Uşaklı Höyük Arkeolojik Projesi
Orta Anadolu’daki Arkeolojik Misyonu (MAIAC)
Orta Anadolu’daki İtalyan Arkeolojik Misyonu
Yüzey araştırmaları

Yüzey araştırmaları

Arkeolog, topoğraf, jeolog ve Hititologların işbirliğinde yürütülen arazi araştırmalarının başlangıç evresinde, söz konusu arazinin fiziksel özellikleri ile yerleşim alanları ve tarihi gelişim sürecinin anlaşılması ve canlandırımı hedeflenmiştir. 5 km yarıçaplı bir daire içerisinde ekili alanlar, çayırlar, yaylalar ve Uşaklı çevresindeki ufak dere yataklarını kapsayan geniş çaplı araştırmalar sonucunda, arazinin jeomorfolojik yapısı, kullanım amaçları ve yolları hakkında bilgi elde etmek mümkün olduğu gibi; daha sonraki arkeolojik keşif çalışmalarından kullanılmak üzere ayrıntılı haritalar da hazırlanmıştır. İlgili arazi dahilindeki en geniş sit alanı olduğu sonucuna varılan Uşaklı’ya ek olarak, ufak bir tepecik üzerinde biri Geç Bakır Taş Çağı ile Erken Tunç Çağı arasındaki döneme, diğeri ise Geç Roma/Bizans dönemine ait iki sit alanı daha tespit edilmiştir. M.Ö III. ile M.Ö I. milenyum arasında kalan döneme ait uydu nitelikli yerleşimlerin varlığına dair kanıtlar ise oldukça yetersiz kalmaktadır.

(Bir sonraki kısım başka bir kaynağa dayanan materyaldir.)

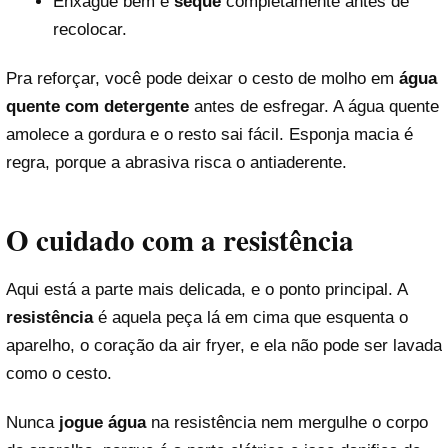
Enxágue bem e
seque
completamente antes de
recolocar.
Pra reforçar, você pode deixar o cesto de molho em
água
quente com detergente
antes de esfregar. A água quente
amolece a gordura e o resto sai fácil. Esponja macia é
regra, porque a abrasiva risca o antiaderente.
O cuidado com a resistência
Aqui está a parte mais delicada, e o ponto principal. A
resistência
é aquela peça lá em cima que esquenta o
aparelho, o coração da air fryer, e ela não pode ser lavada
como o cesto.
Nunca
jogue água
na resistência nem mergulhe o corpo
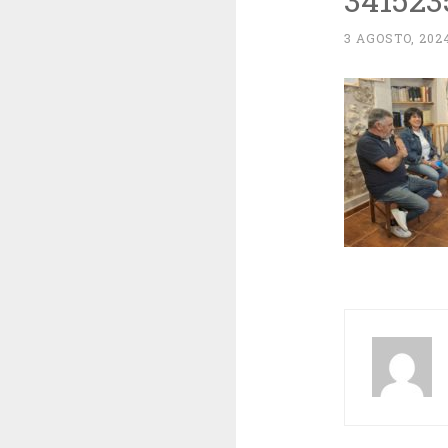
3 AGOSTO, 202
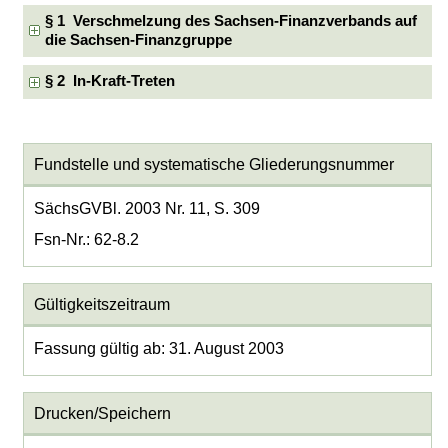
§ 1 Verschmelzung des Sachsen-Finanzverbands auf
die Sachsen-Finanzgruppe
§ 2 In-Kraft-Treten
Fundstelle und systematische Gliederungsnummer
SächsGVBl. 2003 Nr. 11, S. 309
Fsn-Nr.: 62-8.2
Gültigkeitszeitraum
Fassung gültig ab: 31. August 2003
Drucken/Speichern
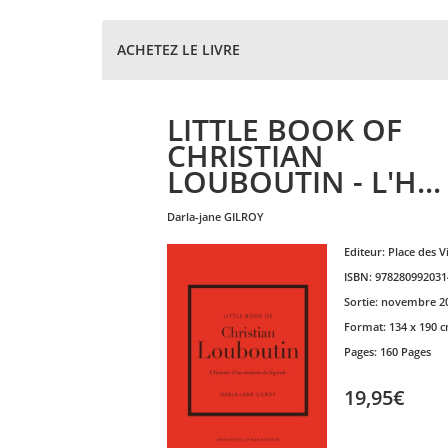
ACHETEZ LE LIVRE
LITTLE BOOK OF
CHRISTIAN
LOUBOUTIN - L'H...
darla-jane
GILROY
Editeur:
Place des V
ISBN:
978280992031
Sortie:
novembre 2
Format:
134 x 190 
Pages:
160 Pages
19,95€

Jeofizik araştırmalardan elde edilen sonuçlar ve tümseğin yamacını örten yüzey toprağının kaldırılması yöntemiyle jeolojik referanslı malzeme toplama çalışmaları, alandaki yerleşim sıralaması ile farklı dönemlerin daha iyi temsil edildiği düşünülen alanların belirlenmesine imkân sağlamıştır. Özellikle ana topoğrafik birimlere ilişkin sistematik malzeme toplama çalışmaları sayesinde, farklı kategorideki buluntuların dağılım haritaları meydana getirilmiştir. Başka diğer sit alanlarındaki katman bağlamlarıyla yapılan kıyaslamalar sonucunda artefaktların tipolojisinin açıkça belirlenebildiği durumlarda, buluntuların zamandizinsel işlevsel nitelikleri ile maruz kaldıkları birikim işlemlerine dair daha kesin ve bilgilere erişilmesi mümkün olmuştur. Özellikle seramik, fakat buna ek olarak örneğin kiremit gibi diğer buluntuların da sınıf ve tiplerine göre ayrılma düzenleri, genel hatlarıyla aynı döneme tarihlendirilebilen malzemelerin üzerinde yoğunlaştığı alanların ve bunu takiben sit alanı dahilindeki farklı yerleşim evrelerinin oluşumu ve gelişiminin önceden tespit edilmesi konusunda etkin ve yararlı olmuştur. Bahsedilen bu işlemler, kazı çalışmalarının başlatılacağı alanların tercihi konusunda bir hazırlık evresi teşkil etmiştir.